「女性管理職520人」を前倒しで達成できた理由

――4月に女性活躍推進法が施行され、各社数値目標の公表が義務付けられました。厚生労働省の「女性の活躍推進企業データベース」ではそれが横並びで見ることができ、非常に興味深いです。日本生命は、女性管理職の比率を「2020年代に30%を目指し、2020年に20%以上とする」と発表されました。この数値が出た経緯を教えてください。

中村:2014年に初めて「女性管理職520人」という目標値を公表したのですが、育成計画の成果が想像以上に早く出て、2年前倒しとなる今年の異動でクリアできました。4月から施行される女性活躍推進法に伴い、新たに目標を立てるなかで、政府が目標としている30%を2020年代に目指すことにしたのですが、少し遠い目標になるので、身近なところで2020年に20%という数値を掲げることにしました。先日達成した管理職520人が15%弱になりますので、十分に達成可能だと思っています。

――「管理職520人」を前倒しで実現出来た理由をどう見ますか。

中村:どういう候補者がいるかを人事部と所属長が固有名詞で把握し、しっかりと連携を取りながら進めることができた点がまずひとつ。そして、営業でも同じように管理職候補を集めた研修があるのですが、具体的な目標を掲げてやってきたこと。この2つがスムーズに進んだことで、実現可能になったのではないかと思っています。

――取り組みは、当初から順調でしたか。もしくは、何かの阻害要因があったけれど、クリアしてきたということでしょうか。

中村:初めての取り組みですから段階を踏んで進めてきましたが、対象者から「プレッシャーを感じる」という声もありました。そこで、彼女たちのキャリア形成を進めると同時に、共に働く男性や管理職の意識改革に着手しました。男性の意識改革、所属長が女性を育成していくという意識を持ってもらうことで、男女ともに活躍しやすい環境が出来上がるという考えからです。

――昨年から、役員が、課長相当職にあたる女性管理職のメンターをしているそうですね。

中村:やはり課長から上の層がなかなか育たないという課題から、さらに上を目指してもらえるようにとスタートしました。昨年は22人の役員が、課長2年目以降の81人の女性のメンターをしています。皆、課長として一生懸命なのですが、まだその先をイメージしていない人がほとんど。でも、そうではなく、「たまには部長と意見を戦わせてはどうか」とか「上を目指してキャリア形成をするなら、強みを掘り下げるだけではなく、仕事の幅を広げたほうがいいね」などと、アドバイスをしていますね。

――課長までは女性が育ってきたが部長まではまだ…と悩む企業にとっては参考になる取り組みです。女性が活躍することによるビジネス上のメリットはどうでしょうか。
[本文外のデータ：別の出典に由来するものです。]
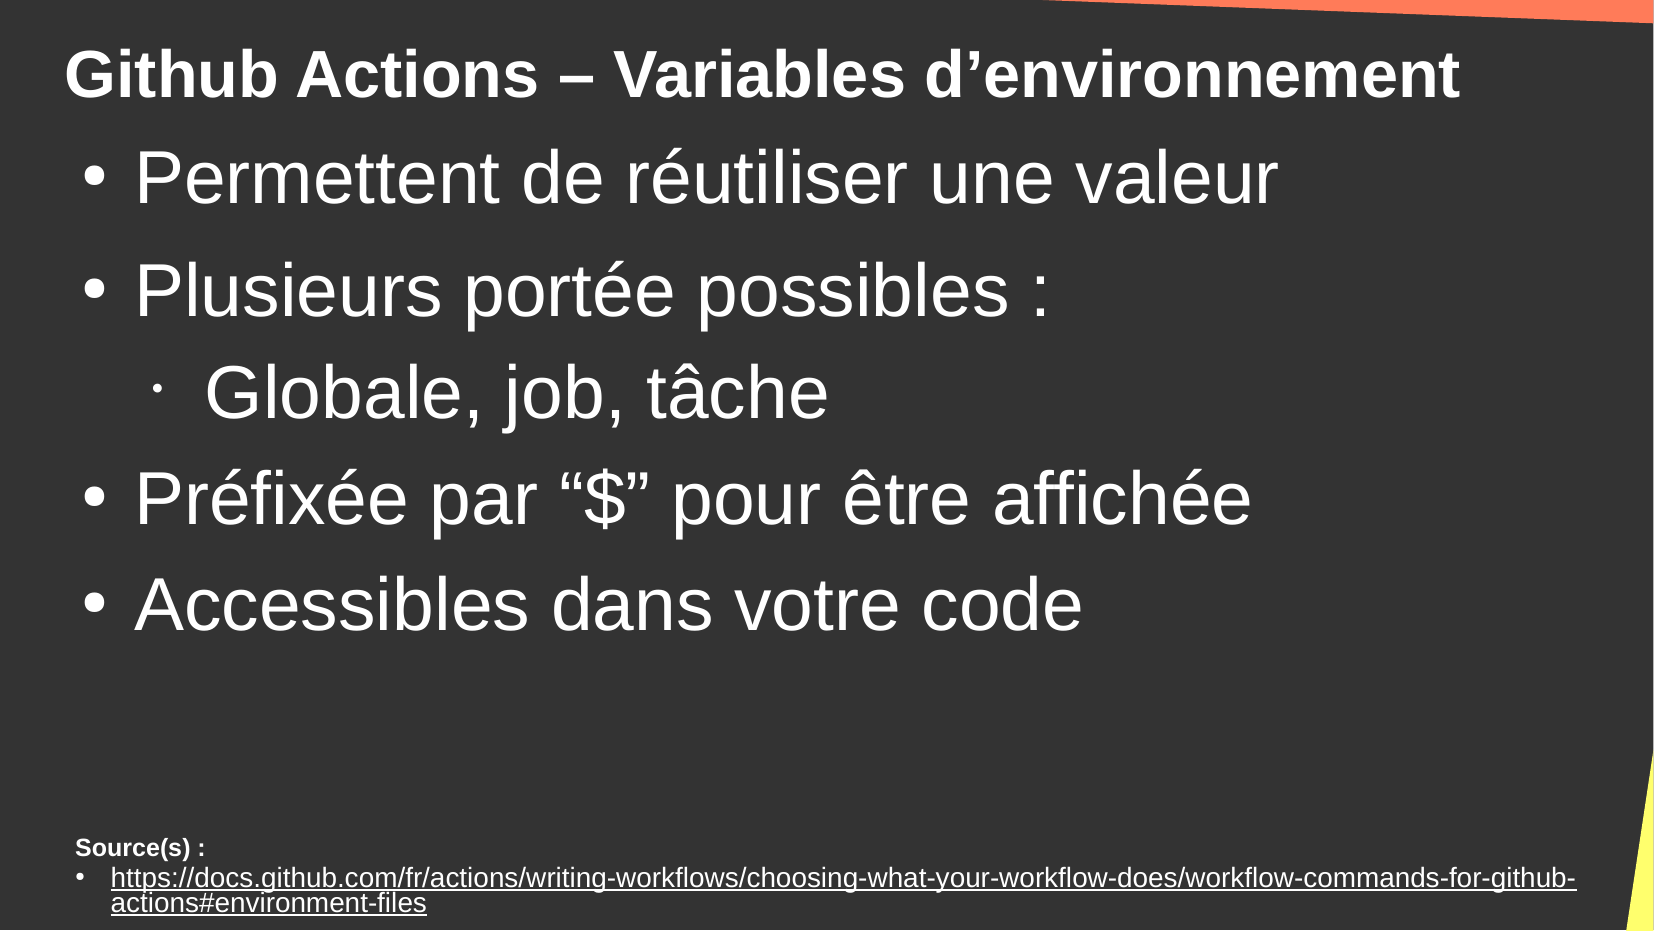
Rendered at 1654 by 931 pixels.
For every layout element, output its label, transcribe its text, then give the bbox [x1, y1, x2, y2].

中村:女性社員たちからの提案でスタートしたサービスが好評です。学資保険を発売したときに、子どもを持つ女性社員のみで構成されるチームが提案した「育児相談ほっとライン」というサービスもスタートしたのですが、学資保険の初年度の販売件数は10万件を突破。こうしたアイデアは、男社会のなかではなかなか思いつきません。女性特有の健康上の悩みを女性スタッフが応対するサービスも女性の声から生まれたものです。